Su questi temi si inserisce l’attività del comitato di partecipazione “Salviamo l’ospedale e i servizi del territorio” Il 25 febbraio 2026, a Siena, il omitato ha incontrato la direttrice sanitaria della ASL Toscana Sud Est Barbara Innocenti per un aggiornamento sulla riorganizzazione in atto, nell’occasione è emerso che sul personale infermieristico non ci dovrebbero essere carenze. Sul fronte delle Case di Comunità, sono già operative le strutture di Stia, Poppi e Rassina. La quarta – la Casa di Comunità Hub collegata all’Ospedale di Bibbiena – sarà inaugurata entro il 30 aprile 2026.

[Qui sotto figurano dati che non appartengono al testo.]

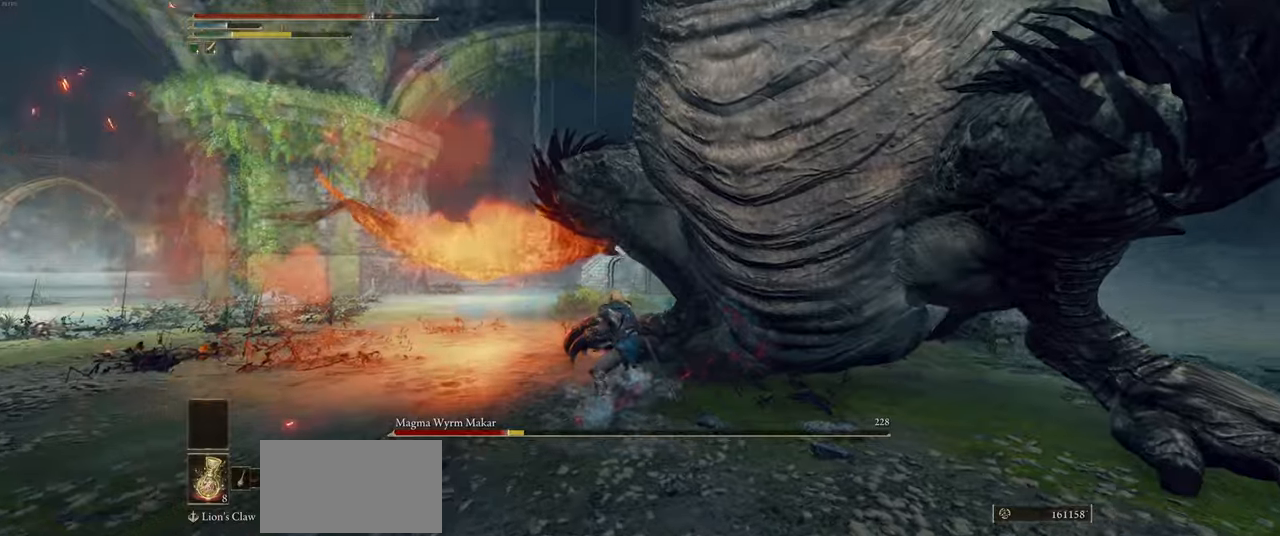
{"keys": ["a"], "mouse": [], "events": [[366, "w", "up"]]}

“Speriamo che i tempi vengano rispettati – dichiara la presidente Sandra Panoni – mercoledì prossimo incontreremo la direttrice della Zona distretto Casentino Marzia Sandroni per avere un quadro preciso sui servizi che vi saranno presenti”. Riguardo alla rete ospedaliera, la Direzione intende valorizzare ogni presidio secondo le proprie specificità. Per Bibbiena un asset fondamentale è la Rianimazione, assente in altri ospedali della rete. «È un reparto che dobbiamo assolutamente mantenere – sottolinea Panoni – sul fronte chirurgico preoccupa invece il calo degli interventi nell’ultimo anno. Il concorso bandito per due nuovi medici, con 70 candidature pervenute, e il progetto di un’equipe chirurgica presente a turno nelle varie strutture insieme a medici interventisti sono segnali positivi. L’obiettivo è riportare i volumi operatori almeno ai livelli degli anni precedenti, se non addirittura maggiore, per garantire qualità ai cittadini casentinesi e un ambiente di lavoro stimolante per i giovani medici”.

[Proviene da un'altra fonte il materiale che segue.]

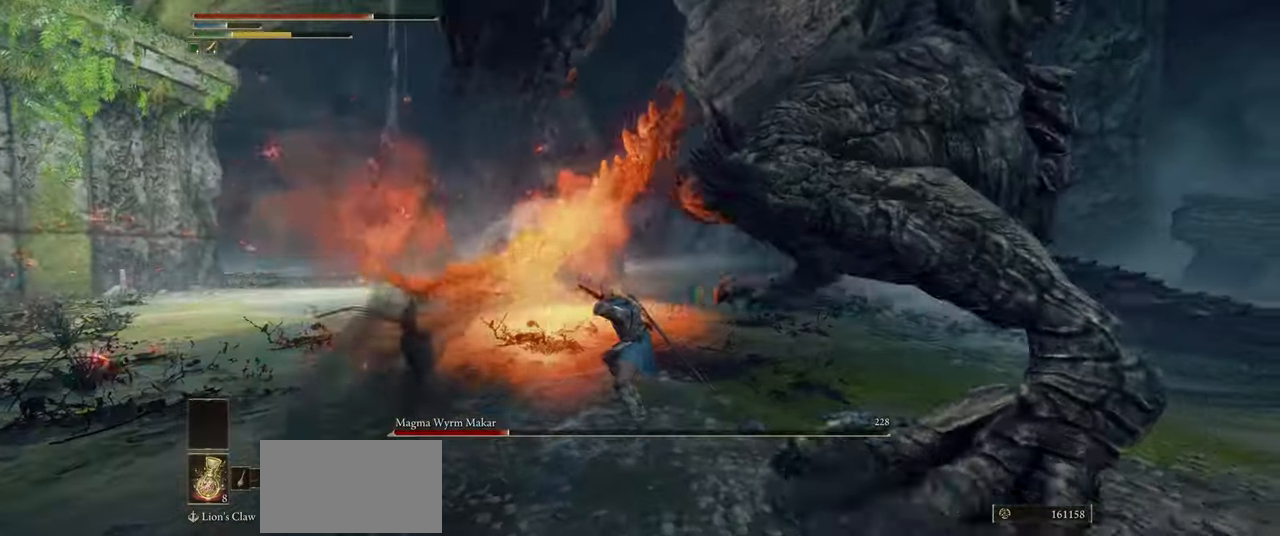
{"keys": ["a"], "mouse": [], "events": []}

Il Comitato ha poi partecipato alla riunione convocata dal presidente della Conferenza dei Sindaci Filippo Vagnoli. “In questa fase non possiamo permetterci di perdere nemmeno un servizio: anzi, dobbiamo puntare ad ampliare l’offerta sanitaria – conclude Panoni – per monitorare le decisioni su Chirurgia, Rianimazione e tutti i servizi è già fissato per il 12 marzo un incontro con il direttore generale, insieme al sindaco di Bibbiena. Infine, in previsione dell’apertura della Casa di comunità hub, il Comitato ha sollevato il tema dei parcheggi: tra le ipotesi in esame, la realizzazione di un piano rialzato sull’attuale area di sosta, ancora da definire”.